On préserve l’hymen jusqu’au mariage en s’adonnant à la sodomie.

Et quand on a cédé à la tentation, le désir étant plus fort que la raison, on recourt à la chirurgie pour refaire son hymen.

En Allemagne, c’est l’explosion des faux hymens.

Allemagne : explosion des vente de « faux hymens » pour les femmes musulmanes

Combien de musulmans ont-ils été abusés par les miracles de la chirurgie, croyant épouser un modèle de virginité et de chasteté ? On ne les compte plus.

Dans certains pays musulmans, il y aurait davantage de « fausses vierges » que de vraies, tant les hyménoplasties sont légion  !

Car la femme n’est pas libre de son corps et de sa sexualité.

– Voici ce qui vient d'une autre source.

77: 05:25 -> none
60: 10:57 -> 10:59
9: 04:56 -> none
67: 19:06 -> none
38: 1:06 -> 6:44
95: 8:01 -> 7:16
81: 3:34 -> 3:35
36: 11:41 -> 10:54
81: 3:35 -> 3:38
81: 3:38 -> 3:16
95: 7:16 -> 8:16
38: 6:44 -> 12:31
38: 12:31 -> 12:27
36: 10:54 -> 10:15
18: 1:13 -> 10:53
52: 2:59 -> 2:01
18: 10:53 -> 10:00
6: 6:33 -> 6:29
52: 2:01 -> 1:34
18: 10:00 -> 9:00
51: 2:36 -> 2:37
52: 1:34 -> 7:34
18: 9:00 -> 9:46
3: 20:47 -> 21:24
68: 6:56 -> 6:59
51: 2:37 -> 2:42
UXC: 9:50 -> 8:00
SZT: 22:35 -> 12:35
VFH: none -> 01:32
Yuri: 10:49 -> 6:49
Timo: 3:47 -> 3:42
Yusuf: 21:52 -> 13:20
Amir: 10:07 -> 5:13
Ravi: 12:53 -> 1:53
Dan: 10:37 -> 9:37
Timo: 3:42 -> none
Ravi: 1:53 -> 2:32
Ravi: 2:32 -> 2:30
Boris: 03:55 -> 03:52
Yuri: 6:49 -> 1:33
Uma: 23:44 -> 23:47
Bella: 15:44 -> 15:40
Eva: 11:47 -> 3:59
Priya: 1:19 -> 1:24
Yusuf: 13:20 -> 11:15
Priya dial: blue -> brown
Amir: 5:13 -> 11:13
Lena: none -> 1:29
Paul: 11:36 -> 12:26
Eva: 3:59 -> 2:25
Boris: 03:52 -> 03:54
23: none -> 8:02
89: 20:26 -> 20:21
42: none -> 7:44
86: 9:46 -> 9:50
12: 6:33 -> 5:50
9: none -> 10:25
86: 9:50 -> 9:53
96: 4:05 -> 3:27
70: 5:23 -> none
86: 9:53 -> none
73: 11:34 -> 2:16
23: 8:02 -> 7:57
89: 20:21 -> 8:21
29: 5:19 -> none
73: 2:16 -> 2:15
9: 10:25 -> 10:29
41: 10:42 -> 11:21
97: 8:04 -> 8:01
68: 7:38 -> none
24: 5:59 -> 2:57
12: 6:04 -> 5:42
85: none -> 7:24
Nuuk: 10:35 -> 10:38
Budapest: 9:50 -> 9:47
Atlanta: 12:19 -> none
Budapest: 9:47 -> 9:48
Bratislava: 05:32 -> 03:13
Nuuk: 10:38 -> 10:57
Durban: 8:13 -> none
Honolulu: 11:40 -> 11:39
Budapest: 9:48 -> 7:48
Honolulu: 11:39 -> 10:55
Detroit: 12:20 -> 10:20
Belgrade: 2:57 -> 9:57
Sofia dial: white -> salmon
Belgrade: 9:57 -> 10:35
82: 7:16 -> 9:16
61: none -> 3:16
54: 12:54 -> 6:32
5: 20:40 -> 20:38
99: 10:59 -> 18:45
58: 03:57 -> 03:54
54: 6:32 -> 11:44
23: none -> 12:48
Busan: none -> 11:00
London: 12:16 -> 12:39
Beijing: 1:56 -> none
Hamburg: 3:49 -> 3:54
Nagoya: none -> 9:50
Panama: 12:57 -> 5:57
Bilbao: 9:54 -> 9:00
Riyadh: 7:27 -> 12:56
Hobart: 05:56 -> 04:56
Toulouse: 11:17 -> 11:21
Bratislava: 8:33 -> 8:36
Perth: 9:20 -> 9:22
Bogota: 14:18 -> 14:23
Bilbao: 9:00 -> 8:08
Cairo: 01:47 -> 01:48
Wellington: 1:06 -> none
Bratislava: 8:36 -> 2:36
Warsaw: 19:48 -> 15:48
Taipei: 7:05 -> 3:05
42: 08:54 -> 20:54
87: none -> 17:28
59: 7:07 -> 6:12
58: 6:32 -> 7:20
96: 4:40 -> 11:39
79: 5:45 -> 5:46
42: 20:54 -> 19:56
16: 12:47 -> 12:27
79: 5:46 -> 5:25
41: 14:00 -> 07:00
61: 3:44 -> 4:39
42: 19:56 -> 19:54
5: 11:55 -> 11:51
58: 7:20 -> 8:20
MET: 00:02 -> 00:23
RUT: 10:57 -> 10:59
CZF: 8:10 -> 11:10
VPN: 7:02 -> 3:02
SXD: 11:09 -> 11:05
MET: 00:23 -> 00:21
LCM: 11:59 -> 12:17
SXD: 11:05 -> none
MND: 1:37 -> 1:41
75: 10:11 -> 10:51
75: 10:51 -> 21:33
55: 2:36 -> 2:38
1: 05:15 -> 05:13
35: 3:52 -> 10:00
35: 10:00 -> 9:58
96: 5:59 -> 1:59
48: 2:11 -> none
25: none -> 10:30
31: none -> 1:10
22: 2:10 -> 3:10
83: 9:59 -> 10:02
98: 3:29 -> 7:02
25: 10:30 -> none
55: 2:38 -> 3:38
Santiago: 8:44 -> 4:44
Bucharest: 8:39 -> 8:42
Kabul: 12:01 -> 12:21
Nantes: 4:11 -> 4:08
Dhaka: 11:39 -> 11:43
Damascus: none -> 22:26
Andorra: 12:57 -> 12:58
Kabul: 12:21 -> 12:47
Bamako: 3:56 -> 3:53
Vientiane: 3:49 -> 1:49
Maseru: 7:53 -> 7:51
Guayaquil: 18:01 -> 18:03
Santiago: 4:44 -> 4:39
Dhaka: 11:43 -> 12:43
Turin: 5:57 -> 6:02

L’hymen appartient à son futur mari. Et la preuve de virginité sera fournie à la famille au lendemain de la nuit de noces. Le retour aux traditions du temps des grand-mères.

Décidément, le voile cache beaucoup de trésors, certes, mais il ne sert pas à grand-chose car rien n’arrêtera une femme sous l’emprise du désir.

Inutile de reparler de tous ces interdits grotesques que s’imposent les musulmans.

Ils ont oublié que leur monde était jadis un jardin de voluptés.

Ils rêvent des 72 vierges qui les attendent au paradis mais ils se privent du principal plaisir sur terre. Difficile de faire plus maso.

Et s’ils sont frustrés, c’est leur problème.